KILLER JOE
(dir. William Friedkin, 2012)
“Killer Joe” contains one of the most sadistic scenes I’ve seen a mainstream star perform in a movie, and I’ve seen the “Star Wars Holiday Special.”
The film might not reinvent the wheel. Beat by beat, it performs essentially how you expect. But its own existence justifies itself. Offering a sort of “Double Indemnity” for the trailer park set, within it beats the lurid, seedy soul of film noir. A world offering moral depravity without apology, justification, or meaning.
And guiding it all is the performance of Matthew McConaughey, capping off a banner 2012 which saw him drift from the oily lawyer in “Bernie” to the weary-eyed strip club owner of “Magic Mike” to this without missing a beat. As the eponymous Joe, he’s a detective moonlighting as a hitman, brought in to end a redneck Texas mother so her son and ex-husband can collect on the insurance policy.
Suggesting a second career playing heavies might be in the cards, he oozes dread, but keeps it boiling right beneath the surface. How hard must it be for an actor to convincingly play scary? Harder still to do while being the quietest guy in the room. McConaughey here causes you lean forward in your seat simply by stepping onto the screen.
Long relegated to being a movie star in the classic sense, playing variations on what we believe to be himself, he reveals depths here that almost piss you off for not being known earlier. It’s as if Michael Jordan tried playing baseball again, but didn’t suck.

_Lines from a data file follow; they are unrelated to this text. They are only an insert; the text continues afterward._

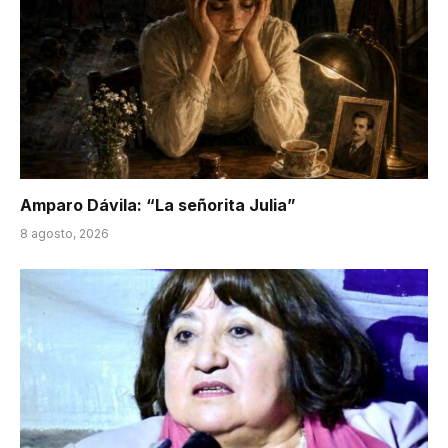
Amparo Dávila: “La señorita Julia”
8 agosto, 2026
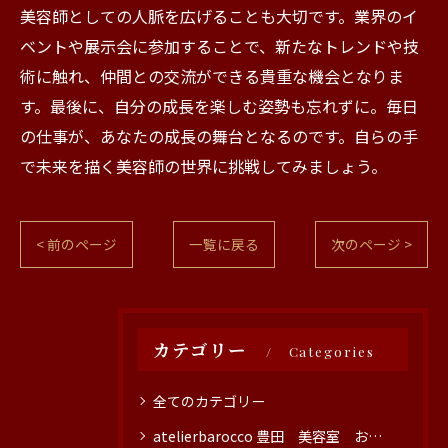
美容師としての人脈を広げることも大切です。業界のイ
ベントや展示会に参加することで、新たなトレンドや技
術に触れ、仲間との交流ができる貴重な機会となりま
す。最後に、自分の成長を楽しむ姿勢も忘れずに。毎日
の仕事が、あなたの成長の舞台となるのです。自らの手
で未来を描く美容師の世界に挑戦してみましょう。
< 前のページ
一覧に戻る
次のページ >
カテゴリー
Categories
全てのカテゴリー
atelierbarocco 豊田 美容室 おすすめ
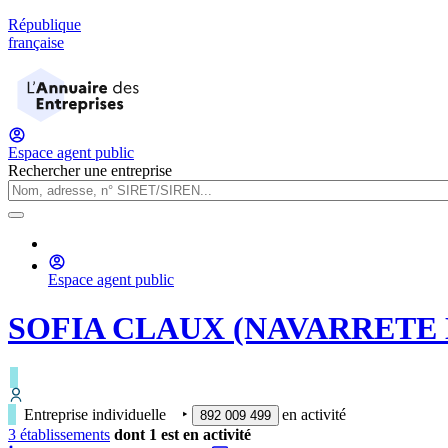
République
française
Espace agent public
Rechercher une entreprise
Espace agent public
SOFIA CLAUX (NAVARRETE
Entreprise individuelle
‣
en activité
892 009 499
3
établissement
s
dont
1
est
en activité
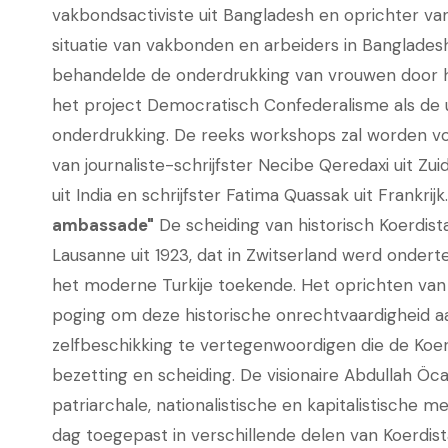
vakbondsactiviste uit Bangladesh en oprichter va
situatie van vakbonden en arbeiders in Banglades
behandelde de onderdrukking van vrouwen door h
het project Democratisch Confederalisme als de 
onderdrukking. De reeks workshops zal worden vo
van journaliste-schrijfster Necibe Qeredaxi uit Zu
uit India en schrijfster Fatima Quassak uit Frankrijk
ambassade"
De scheiding van historisch Koerdis
Lausanne uit 1923, dat in Zwitserland werd onder
het moderne Turkije toekende. Het oprichten van
poging om deze historische onrechtvaardigheid a
zelfbeschikking te vertegenwoordigen die de Koer
bezetting en scheiding. De visionaire Abdullah Öca
patriarchale, nationalistische en kapitalistische 
dag toegepast in verschillende delen van Koerdis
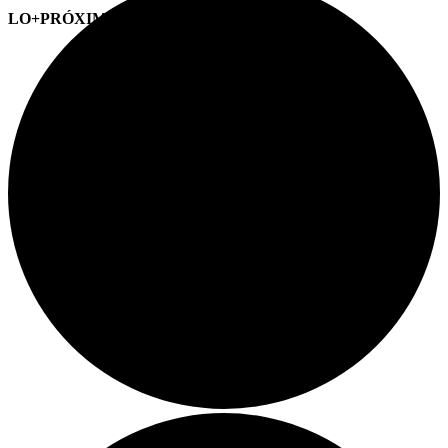
LO+PRÓXIMO (CITAS)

If the movie surrounding him is by the numbers, eh, so what? We also knew things wouldn’t turn out so well for the characters in “Touch Of Evil” or “Detour” either. Noir isn’t about the destination, but it’s barely even about the journey. It’s about the window dressing. The details. The attitude.
That isn’t to say “Killer Joe” is a shrugged case of style of substance. It’s to say the style IS the substance.
What impeccable style it is, too. With director William Friedkin of “The Exorcist” and “The French Connection” and screenwriter Tracy Letts, you feel in the steady hands of people who really really know what they’re doing.
During the movie’s particularly shady scenes of morality, this trust goes a long way. Such as when Joe seduces a preteen girl, sidling near her and choreographing a moment of depraved romance, the movie threatens to fly off the rails by virtue of its own oily residue. Another scene involving fried chicken that no doubt earned the movie its NC-17 rating likely won't see an advertising tie-in with KFC. But Friedkin and Letts keep things grounded.
It never exists for its own sake. It never delves into the giggling world of, “Can you believe what we’re getting away with?” Instead it remains a respectable, “Can you believe what these people are doing?”
Perhaps it might have been a more rousing success if it tore down that distance. As it is, “Killer Joe” remains a perfectly admirable case of seedy characters kept at arms length. Never does it delve into their motivations, and never does it hold us culpable for enjoying their crimes. The great film noirs make us feel like we’re part of the action. If this movie is a circus geek biting the heads off chickens, it’s presented by a barker who clearly never hangs out with him backstage.
As movie crimes go, though, a fairly minor one this is. Even if “Killer Joe” never crosses the realm of “movie you show to your cool friends” into “movie you show everyone,” let us still thank God it did its thing anyway. Having the balls to admit this world of people even exists is a bold move. And to do so without apology is even bolder. Here is a movie that inspires baths.
It’s enough to make you forget that Hazy Davy never shows up.